Em meio a um crescente conflito com Flávio Bolsonaro, a ex-primeira-dama Michelle Bolsonaro está utilizando a estrutura do PL Mulher para consolidar sua influência e disputar o espólio político de Jair Bolsonaro. A iniciativa, voltada à formação política de mulheres conservadoras, já congrega cerca de 5.200 participantes e vem sendo usada por Michelle para construir uma base de apoio própria dentro do partido.
Estrutura do PL Mulher como plataforma política
Michelle Bolsonaro tem se destacado na organização de eventos e cursos de capacitação para mulheres, fortalecendo sua imagem como líder conservadora. A estrutura do PL Mulher, que ela comanda, tem sido fundamental para articular candidaturas ao Senado e outros cargos, ampliando sua rede de aliadas. Segundo fontes próximas, Michelle busca não apenas preservar o legado de Jair Bolsonaro, mas também garantir espaço próprio nas decisões futuras do grupo político.
Confronto com Flávio Bolsonaro
O embate com Flávio, filho mais velho do ex-presidente, tornou-se público nos últimos meses. Flávio, que historicamente atuou como articulador político da família, vê com preocupação o avanço de Michelle, que passou a ter mais protagonismo em eventos partidários e na definição de estratégias. A disputa envolve o controle de recursos, alianças e a herança política de Jair Bolsonaro, que atualmente está inelegível.
Formação de bancada de aliadas
Com o apoio do presidente do PL, Valdemar Costa Neto, Michelle tem conseguido impulsionar candidaturas femininas alinhadas a seu projeto. A meta é eleger uma bancada de senadoras e deputadas que possam atuar como contraponto à influência de Flávio no partido.
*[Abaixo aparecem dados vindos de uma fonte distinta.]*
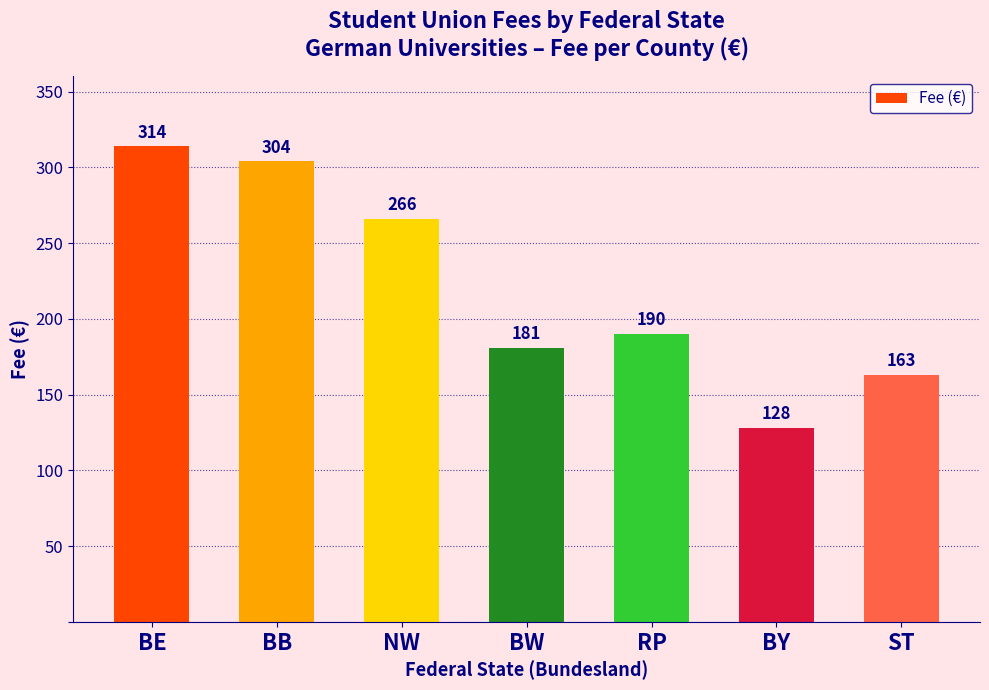

What is the value of the 1st bar from the left?

314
Até o momento, pelo menos 30 pré-candidaturas estão sendo apoiadas pela estrutura do PL Mulher, segundo informações oficiais.
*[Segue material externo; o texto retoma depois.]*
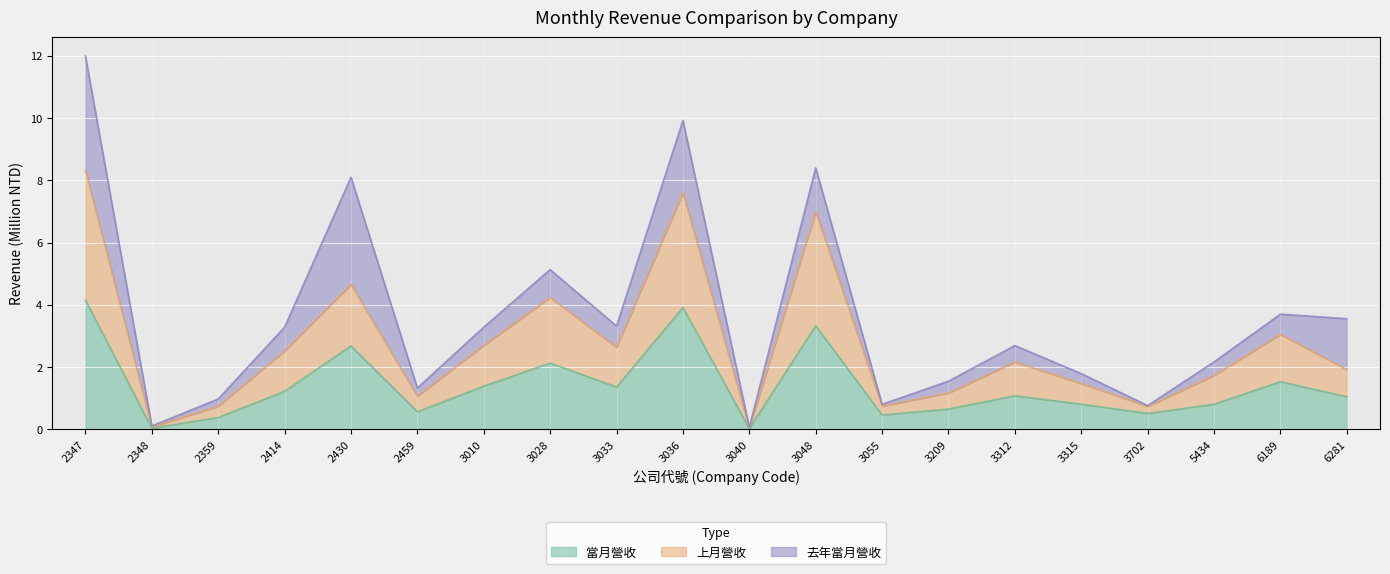

What is the difference between the maximum and minimum values in the 上月營收 series?

8.3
Reações e impactos no bolsonarismo
A movimentação de Michelle reacendeu debates sobre o futuro do bolsonarismo após a inelegibilidade de Jair Bolsonaro. Enquanto Flávio tenta manter a hegemonia, Michelle aposta na capilaridade do PL Mulher para conquistar espaço. Analistas políticos apontam que a disputa pode fragmentar a base conservadora, mas também renovar a liderança com novas figuras. “Michelle está usando as ferramentas partidárias de forma inteligente para se posicionar como herdeira política”, afirmou um cientista político sob condição de anonimato.